▶ [AIM OF THE TASK] Return, unchanged, the lines of the listing below from its first line through the line containing "List each element's".

======== INFORMATION SHOWN

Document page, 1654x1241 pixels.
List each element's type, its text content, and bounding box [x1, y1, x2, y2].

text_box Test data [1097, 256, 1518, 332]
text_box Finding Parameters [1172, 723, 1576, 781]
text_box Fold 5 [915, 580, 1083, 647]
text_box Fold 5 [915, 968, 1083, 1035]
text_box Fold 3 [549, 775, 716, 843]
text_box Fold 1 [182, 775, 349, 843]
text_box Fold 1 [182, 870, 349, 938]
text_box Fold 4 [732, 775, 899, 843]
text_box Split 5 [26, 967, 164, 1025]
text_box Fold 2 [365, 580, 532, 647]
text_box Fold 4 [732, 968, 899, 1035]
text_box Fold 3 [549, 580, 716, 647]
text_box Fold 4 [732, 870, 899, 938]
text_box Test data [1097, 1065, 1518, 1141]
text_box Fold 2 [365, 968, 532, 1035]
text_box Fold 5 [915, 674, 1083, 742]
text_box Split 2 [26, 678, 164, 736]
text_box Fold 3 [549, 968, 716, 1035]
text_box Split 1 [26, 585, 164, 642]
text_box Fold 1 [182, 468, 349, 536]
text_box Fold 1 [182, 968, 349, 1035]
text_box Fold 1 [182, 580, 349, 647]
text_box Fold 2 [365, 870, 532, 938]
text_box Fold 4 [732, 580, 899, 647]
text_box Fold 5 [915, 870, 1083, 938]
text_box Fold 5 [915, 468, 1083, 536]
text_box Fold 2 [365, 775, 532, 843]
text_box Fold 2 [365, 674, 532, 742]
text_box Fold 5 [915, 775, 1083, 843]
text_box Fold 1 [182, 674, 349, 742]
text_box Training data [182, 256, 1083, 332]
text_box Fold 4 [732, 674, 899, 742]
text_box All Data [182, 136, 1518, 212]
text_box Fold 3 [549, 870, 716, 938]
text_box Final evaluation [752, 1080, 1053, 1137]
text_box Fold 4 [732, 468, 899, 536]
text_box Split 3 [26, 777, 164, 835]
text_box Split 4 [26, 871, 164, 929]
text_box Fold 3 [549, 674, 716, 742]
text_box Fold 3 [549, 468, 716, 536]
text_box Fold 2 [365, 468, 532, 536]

================

▶ [EXPECTED ANSWER]
Document page, 1654x1241 pixels.
List each element's type, its text content, and bounding box [x1, y1, x2, y2].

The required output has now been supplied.